A British study has found that seeing many instances of drinking alcohol in movies is associated with a higher risk of alcohol use and alcohol-related problems in British teens. Teens who said they saw a lot of alcohol use in movies were twice as likely to drink or have problems with alcohol. This finding supports the idea of creating a rating system for movies that includes information on scenes of alcohol use.
Researchers analyzed data from a long-term study of children born between 1991 and 1992, who have been followed periodically since they were born. More than 5,000 of these children were asked to complete a computer-based interview when they were 15 years old. The interview asked them if they had seen 50 randomly selected popular movies that had been coded for the number of seconds of alcohol use they contained. The total number of seconds that the teens had seen alcohol used in a movie was then calculated. The interview also asked teens about their personal use of alcohol, their smoking habits, and their peers' drinking habits.

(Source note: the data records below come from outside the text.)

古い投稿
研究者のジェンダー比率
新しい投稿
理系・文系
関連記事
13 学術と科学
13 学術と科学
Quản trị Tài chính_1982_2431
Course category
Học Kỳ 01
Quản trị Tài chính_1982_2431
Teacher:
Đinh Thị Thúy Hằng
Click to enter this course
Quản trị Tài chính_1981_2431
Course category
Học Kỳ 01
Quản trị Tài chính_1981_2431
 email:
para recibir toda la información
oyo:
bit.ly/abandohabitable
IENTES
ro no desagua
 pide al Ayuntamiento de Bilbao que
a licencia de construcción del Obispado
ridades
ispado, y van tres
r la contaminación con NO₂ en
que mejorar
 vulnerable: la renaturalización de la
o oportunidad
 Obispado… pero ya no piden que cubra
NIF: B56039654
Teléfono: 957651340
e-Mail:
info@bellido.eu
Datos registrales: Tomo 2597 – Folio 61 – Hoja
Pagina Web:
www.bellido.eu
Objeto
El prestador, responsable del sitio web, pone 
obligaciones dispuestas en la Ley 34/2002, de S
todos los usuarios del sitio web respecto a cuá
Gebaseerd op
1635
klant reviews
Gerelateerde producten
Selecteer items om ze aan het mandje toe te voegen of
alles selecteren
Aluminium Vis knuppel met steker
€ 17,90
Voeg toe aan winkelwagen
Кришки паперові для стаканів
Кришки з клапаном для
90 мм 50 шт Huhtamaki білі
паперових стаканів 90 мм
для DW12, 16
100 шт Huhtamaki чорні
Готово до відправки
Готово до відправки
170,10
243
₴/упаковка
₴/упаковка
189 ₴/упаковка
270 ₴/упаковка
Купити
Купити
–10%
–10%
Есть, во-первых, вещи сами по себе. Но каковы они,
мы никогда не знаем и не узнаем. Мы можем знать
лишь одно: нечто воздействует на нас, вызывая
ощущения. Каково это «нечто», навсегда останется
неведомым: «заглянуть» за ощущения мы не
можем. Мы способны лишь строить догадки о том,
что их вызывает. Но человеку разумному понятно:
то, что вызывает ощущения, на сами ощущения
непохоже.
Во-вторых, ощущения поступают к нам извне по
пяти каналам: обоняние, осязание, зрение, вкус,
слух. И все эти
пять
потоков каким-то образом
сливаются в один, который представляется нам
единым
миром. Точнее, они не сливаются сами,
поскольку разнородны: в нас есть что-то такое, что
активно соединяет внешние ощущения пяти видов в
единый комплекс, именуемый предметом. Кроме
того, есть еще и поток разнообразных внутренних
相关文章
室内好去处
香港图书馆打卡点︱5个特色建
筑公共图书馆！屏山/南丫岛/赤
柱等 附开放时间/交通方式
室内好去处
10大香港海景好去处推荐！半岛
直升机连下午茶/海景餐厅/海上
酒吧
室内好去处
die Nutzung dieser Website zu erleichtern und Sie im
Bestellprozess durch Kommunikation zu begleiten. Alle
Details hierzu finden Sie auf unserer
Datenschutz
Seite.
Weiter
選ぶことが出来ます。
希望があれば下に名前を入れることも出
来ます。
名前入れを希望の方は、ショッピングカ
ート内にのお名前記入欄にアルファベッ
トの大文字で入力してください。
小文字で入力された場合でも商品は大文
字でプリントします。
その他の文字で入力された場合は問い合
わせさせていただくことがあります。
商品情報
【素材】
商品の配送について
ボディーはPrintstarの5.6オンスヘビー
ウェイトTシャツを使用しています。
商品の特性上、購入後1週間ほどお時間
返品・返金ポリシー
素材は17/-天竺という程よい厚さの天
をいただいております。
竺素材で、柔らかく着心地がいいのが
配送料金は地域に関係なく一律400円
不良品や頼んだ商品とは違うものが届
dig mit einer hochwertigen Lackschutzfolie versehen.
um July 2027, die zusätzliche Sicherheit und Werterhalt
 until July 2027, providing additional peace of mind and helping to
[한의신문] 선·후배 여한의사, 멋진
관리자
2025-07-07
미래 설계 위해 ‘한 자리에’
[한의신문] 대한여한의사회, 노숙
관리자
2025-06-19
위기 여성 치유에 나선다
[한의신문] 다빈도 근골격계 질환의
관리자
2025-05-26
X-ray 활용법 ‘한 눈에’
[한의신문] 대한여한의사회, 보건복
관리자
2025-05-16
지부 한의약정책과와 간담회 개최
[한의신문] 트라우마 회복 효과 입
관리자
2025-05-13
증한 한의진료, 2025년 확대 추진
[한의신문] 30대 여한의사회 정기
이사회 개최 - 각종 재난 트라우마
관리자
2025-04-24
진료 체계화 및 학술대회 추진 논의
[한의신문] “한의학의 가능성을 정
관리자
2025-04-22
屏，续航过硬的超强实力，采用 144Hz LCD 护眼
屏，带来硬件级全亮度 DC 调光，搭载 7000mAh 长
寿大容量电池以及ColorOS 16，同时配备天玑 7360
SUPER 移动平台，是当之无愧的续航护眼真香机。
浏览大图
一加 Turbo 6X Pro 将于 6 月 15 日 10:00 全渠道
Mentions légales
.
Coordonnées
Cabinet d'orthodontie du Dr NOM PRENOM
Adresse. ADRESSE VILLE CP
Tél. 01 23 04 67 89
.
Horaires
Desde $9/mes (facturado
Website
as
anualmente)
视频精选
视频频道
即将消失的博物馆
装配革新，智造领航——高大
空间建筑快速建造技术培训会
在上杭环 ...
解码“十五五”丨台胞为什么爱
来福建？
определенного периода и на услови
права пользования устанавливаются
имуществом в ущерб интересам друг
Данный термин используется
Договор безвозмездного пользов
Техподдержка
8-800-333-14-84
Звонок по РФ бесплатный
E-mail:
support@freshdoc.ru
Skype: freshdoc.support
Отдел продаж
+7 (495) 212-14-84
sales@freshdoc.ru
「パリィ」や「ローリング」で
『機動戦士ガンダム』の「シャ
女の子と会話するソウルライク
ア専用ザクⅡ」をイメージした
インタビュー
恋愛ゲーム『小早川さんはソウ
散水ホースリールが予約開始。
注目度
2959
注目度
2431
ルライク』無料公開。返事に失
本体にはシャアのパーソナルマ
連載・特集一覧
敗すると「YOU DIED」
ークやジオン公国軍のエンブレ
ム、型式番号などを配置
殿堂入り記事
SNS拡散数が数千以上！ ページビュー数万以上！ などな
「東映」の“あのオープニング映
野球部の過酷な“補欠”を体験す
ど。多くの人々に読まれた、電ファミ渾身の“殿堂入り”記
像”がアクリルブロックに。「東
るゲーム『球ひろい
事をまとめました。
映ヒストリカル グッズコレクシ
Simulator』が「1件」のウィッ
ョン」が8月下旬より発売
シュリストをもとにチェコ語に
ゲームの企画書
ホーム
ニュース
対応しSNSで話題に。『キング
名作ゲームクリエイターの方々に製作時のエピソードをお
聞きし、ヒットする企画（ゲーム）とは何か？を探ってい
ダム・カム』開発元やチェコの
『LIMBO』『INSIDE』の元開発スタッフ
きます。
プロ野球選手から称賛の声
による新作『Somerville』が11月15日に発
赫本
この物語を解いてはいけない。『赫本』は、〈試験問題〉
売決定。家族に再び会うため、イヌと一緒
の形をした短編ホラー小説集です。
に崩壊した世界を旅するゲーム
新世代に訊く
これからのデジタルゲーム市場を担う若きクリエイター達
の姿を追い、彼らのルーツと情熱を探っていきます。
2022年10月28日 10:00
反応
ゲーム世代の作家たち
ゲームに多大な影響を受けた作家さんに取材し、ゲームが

The teens that had seen the least amount of alcohol use in movies had seen 27 minutes or fewer. The highest group had seen between 45 and 62 minutes of alcohol use.
The study found that the teens that had seen the highest number of minutes of alcohol use were about twice as likely to use alcohol weekly, to binge drink, or to have had alcohol-related problems as those in the lowest exposure group. However, whether a cause-and-effect relationship exists cannot be determined.
Previous studies in the United States and elsewhere have found that exposure to alcohol in movies predicts teen alcohol use.
The Motion Picture Association of America, the group that creates the movie rating system, does not specifically mention alcohol use in its movie ratings criteria.